Tytuł publikacji Lasów Państwowych z marca 2023 r. „Wyrok TSUE w sprawie polskich lasów grozi paraliżem gospodarki” i dalej „jest kolejną próbą zablokowania polskiego konkurencyjnego przemysłu drzewnego, co może doprowadzić do jego upadku” wchodzi też w przyszłościowe myślenie w skali kilku miesięcy, a nawet krócej, bo już w ciągu następnego miesiąca rezygnacje kilku regionalnych dyrekcji LP z certyfikatu FSC stały się dużo poważniejszą próbą zablokowania polskiego przemysłu drzewnego.
Jeżeli więc Lasy Państwowe wycinają więcej niż przyrost w lasach państwowych, to jaka może być długoletnia strategia tej firmy?

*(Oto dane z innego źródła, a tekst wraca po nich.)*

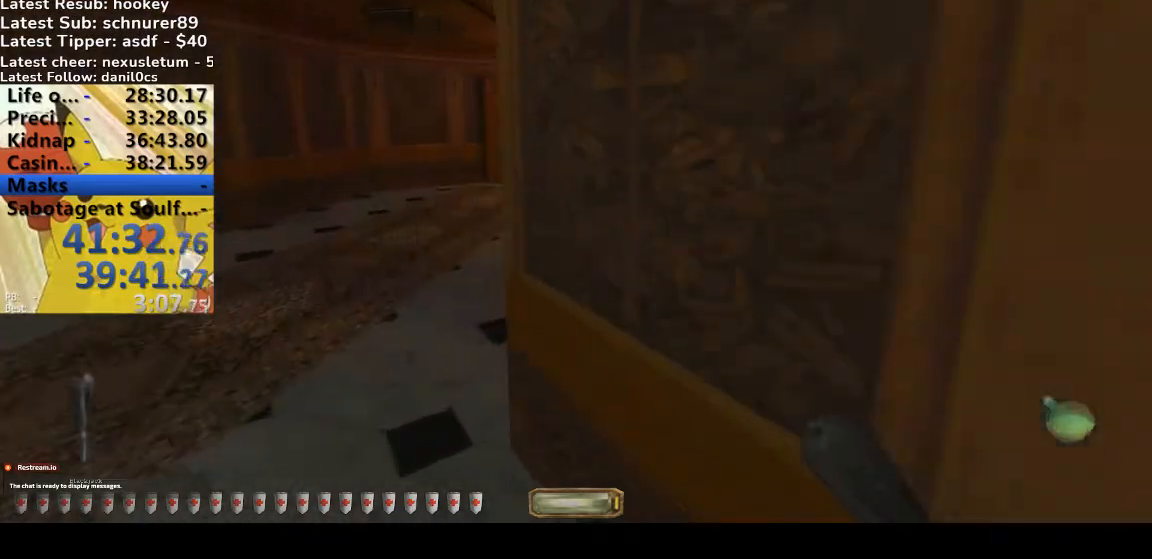
{"keys": ["a", "w"], "events": []}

Przed podobnym problemem stanęły w ubiegłym roku szwedzkie lasy państwowe Sveaskog i podjęły decyzję o zmniejszeniu pozyskania w północnej Szwecji, gdzie mają 1,81 mln ha lasów, średnio o 1,3 mln m3 w ciągu najbliższych 10 lat. Trzeba przyznać, że jest to już decyzja w pewnym stopniu długoplanowa.
Jeżeli LP pójdzie w ślady Sveaskog, to jak to będzie z zapaścią przemysłu drzewnego czy z uderzeniem w ZULe? Jedynie przyrodnikom brzytwa nie będzie potrzebna i rozumując logicznie dotychczasowe pozyskanie LP przekraczające przyrost wychodzi im tylko, na dłuższą metę, na dobre. Przybywa lasów przeciętych, które będzie można im oddać.

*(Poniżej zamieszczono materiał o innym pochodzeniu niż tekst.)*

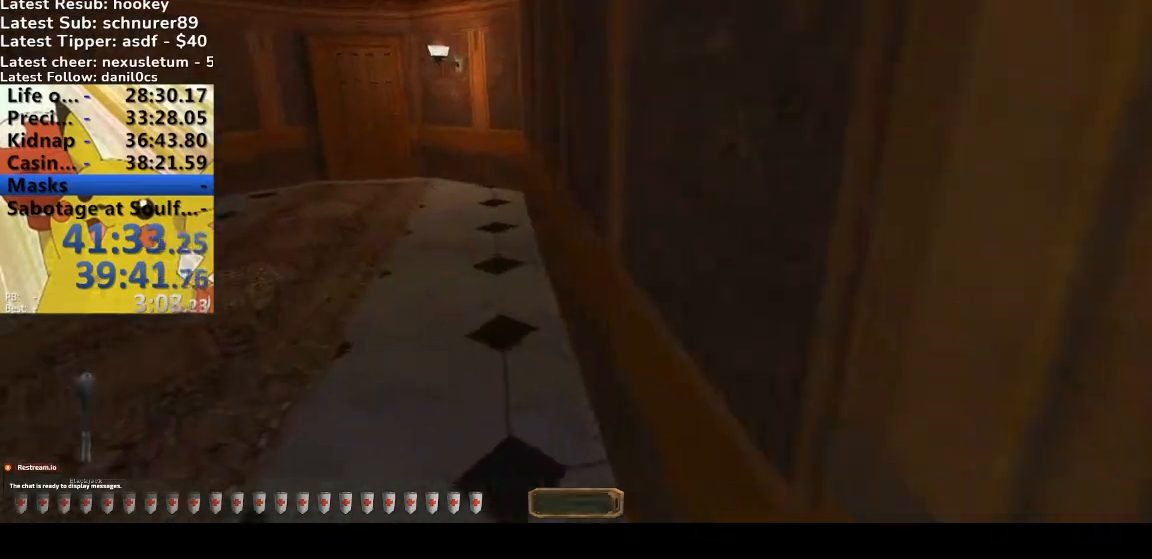
{"keys": ["a", "w"], "events": []}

Podobnie jak sielskie obrazki z życia lasu oraz leśników, publikowane na stronach prawie wszystkich nadleśnictw, mające udowadniać nam proekologiczną stronę gospodarki Lasów Państwowych. Aż dziw bierze, że np. nadleśnictwo Baligród nie zostało jeszcze włączone do Bieszczadzkiego Parku Narodowego, skoro ma takie bogactwo rzadkiej i chronionej flory oraz fauny.
W zasadzie inicjatywa Lasy i Obywatele, dająca nam przy okazji mapę lasów atrakcyjnie przyrodniczych, jest niepotrzebna, bo wystarczy wytypować nadleśnictwa pokazujące nam sielankę i idyllę w stylu Marii Rodziewiczówny. Sądzę, że dadzą one powierzchnię dużo większą niż te wymagane przez Unię Europejską 30%.
Siedem lat temu pisałem Milutko, cieplutko, słodziutko na leśnym Facebuku
Ale wtedy było jeszcze kilkanaście nadleśnictw, pokazujących drugą stronę pracy leśnika, daleką od słodkości.
A dzisiaj? W najlepszym przypadku widzimy specjalistę leśnego wpatrzonego ekran komputera.
I w las, na nim.
Z racji upływu czasu można ówczesną sielankę i idyllę, dominującą w dzisiejszej propagandzie Lasów Państwowych uznać za strategię długoplanową i przyszłościową. Zupełnie jednak chybioną i określaną już nie tylko przez przyrodników jako kulisy Potiomkina, co potwierdza ostatni raport WISL.
Do niefortunnego stanu dzisiejszych Lasów Państwowych przyczyniły się właśnie te kulisy, ukrywające pozyskanie drewna na ostatnim miejscu w celach gospodarki leśnej w osławionym już paragrafie 7 ustawy o lasach z 1991 roku.
A wystarczyłoby zrównoważyć w połowie pozyskanie surowca z celami przyrodniczymi i społecznymi, jak to jest np. w ustawie szwedzkiej, chociaż tutaj jest to już za mało i nie wystarcza.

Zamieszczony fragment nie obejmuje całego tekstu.